Text Processing: Emails For SPAM/HAM Classification
STA141B, Fall 2020
You may not look for or use code that addresses this dataset or use a package that can read an email
message into an R structure. You must implement the computational approach yourself. You can use
tutorials and stackoverflow for finding guides to general questions about text processing.
We are all familiar with SPAM email messages. Ultimately, we would like to be able to use statistics to
classify new email messages as SPAM or HAM (valid mail). There are many statistical techniques we could
use. But before we can use them we need “data”. Each message is an observation. We need to “measure”
variables on each message in a sample of email messages. We also need to know if a message is SPAM or
HAM. We can then train a statistical classifier using these variables to predict if a new message is SPAM or
HAM.
In this assignment, you will create a data.frame from a set of email messages. Each row corresponds to an
email message and will contain 16 or more variables derived from that message. One variable is whether
it is actually HAM or SPAM which can be derived from the name of the folder in which the message is
located.
The data we use come from the Spam Assassin project. The specific data you are to work with is available
on Canvas1
Your job is to process each email message
• to a structure (list) that contains the header, the body and any attachments (each of which will also
have a header and a body)
• create an R data frame of “derived” variables that give various measures of the email messages
• explore the data to see which variables help to discriminate between SPAM and HAM messages using
plots and numerical summaries
These derived variables might be, for example, the number of recipients to whom the mail was sent, the
percentage of capital words in the body of the text, is the message a reply to another message.
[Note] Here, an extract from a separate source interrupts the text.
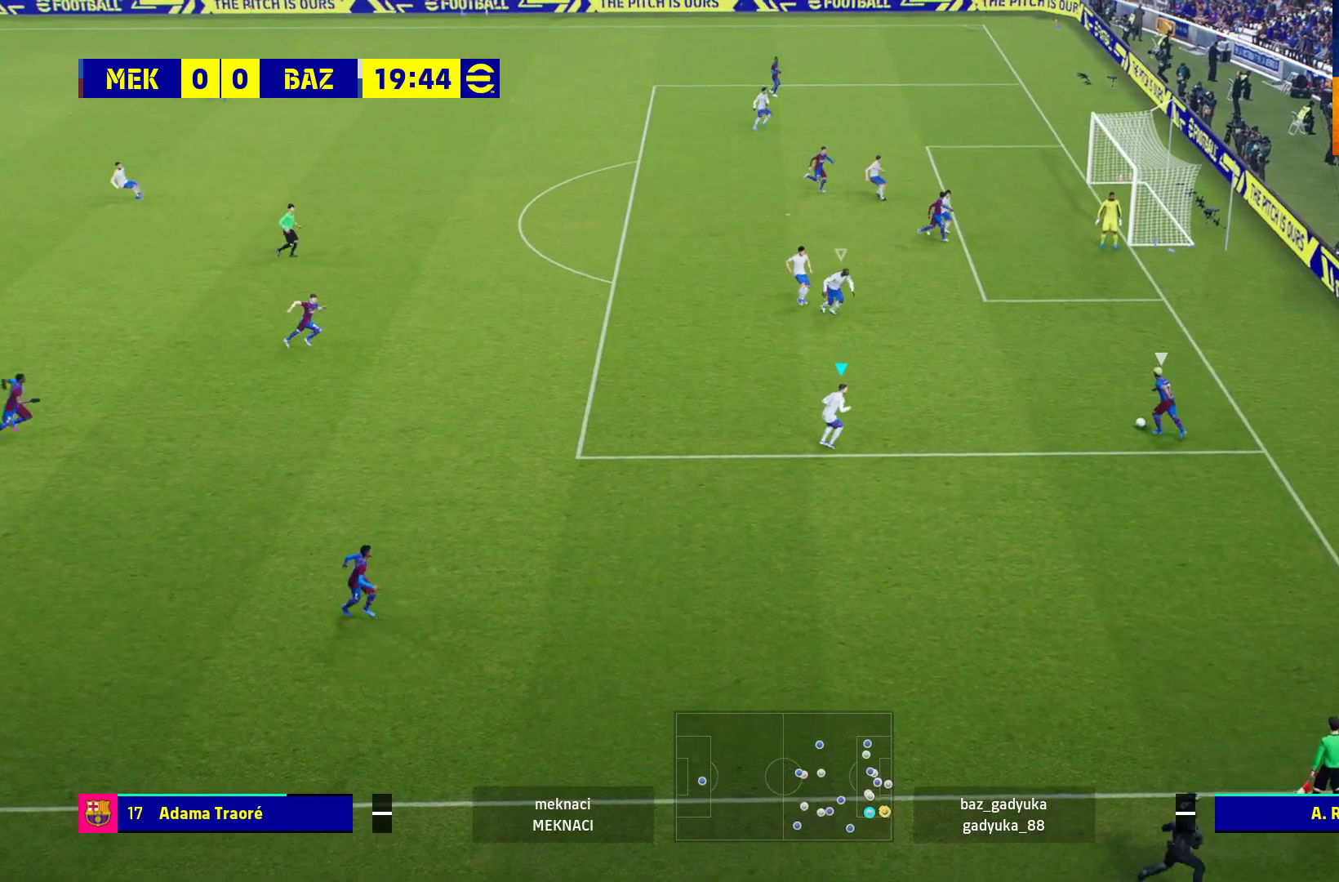
{"buttons": ["A", "R1"], "left_stick": "down-left", "right_stick": "center", "events": [[33, "R1", "down"], [117, "A", "down"], [133, "L1", "up"], [433, "left_stick", "down-left"]]}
See below for
a list of 25 possible variables. You are to write code to compute at least 15 of these and whether the message
is SPAM or HAM.
Many of the variables can be computed using similar approaches. For the most part, you should use regular
expressions rather than using strsplit to break the strings into individual characters.
You are very welcome to define new variables that you can compute from each email message that you think
will help to classify it as SPAM or HAM. Clearly state the meaning and specifics of the variable, why you
think it might be useful in classifying HAM or SPAM emails, and then show the code to compute it.
1
https://canvas.ucdavis.edu/files/10090382/download
1
Once you have this data frame of “derived” variables, explore the relationships among these variables and
especially how they might be used to classify SPAM and HAM messages. In other words, look at frequency
tables and scatterplots of the variables and color code the points based on if the message is SPAM or HAM.
Which variables seem to do best at discriminating between SPAM and HAM messages?
Your report should be similar in structure to the first assignment in that it has two primary sections:
• describe the computational approach and high- and intermediate-level details of how you implemented
this approach.
• explore the data and interpret them in the context of
Submit both the report (as a PDF document) and the R scripts for creating the data.frame and for exploring
the data, and, importantly, the R files containing functions you write and use in the script(s).
Some functions you might find useful include: grep, gsub, gregexpr, substring, nchar, strsplit.
sprintf, paste.
read.dcf.
table, plot, scatter.smooth, hexbin.
1 The Anatomy of an E-mail message
Electronic mail, usually called e-mail, consists of simple text messages – a piece of text sent to a recipient
via the internet. An e-mail message consists of two parts, the header and the body. The body of the e-mail
message is separated from the header by a single blank line. When an attachment is added to an e-mail
message, the attachment is included in the body of the message. Even with attachments, e-mail messages
are still only text messages.
1.1 The E-mail Header
The header contains information about the message such as the sender’s address, the recipient’s address, and
the date of transmission. This information is relayed in a special format that consists of KEY:VALUE pairs.
Below is a sample header from a message found on the SpamAssassin website.
Return-Path: whisper@oz.net
Delivery-Date: Fri Sep 6 20:53:36 2002
From: whisper@oz.net (David LeBlanc)
Date: Fri, 6 Sep 2002 12:53:36 -0700
Subject: [Spambayes] Deployment
In-Reply-To: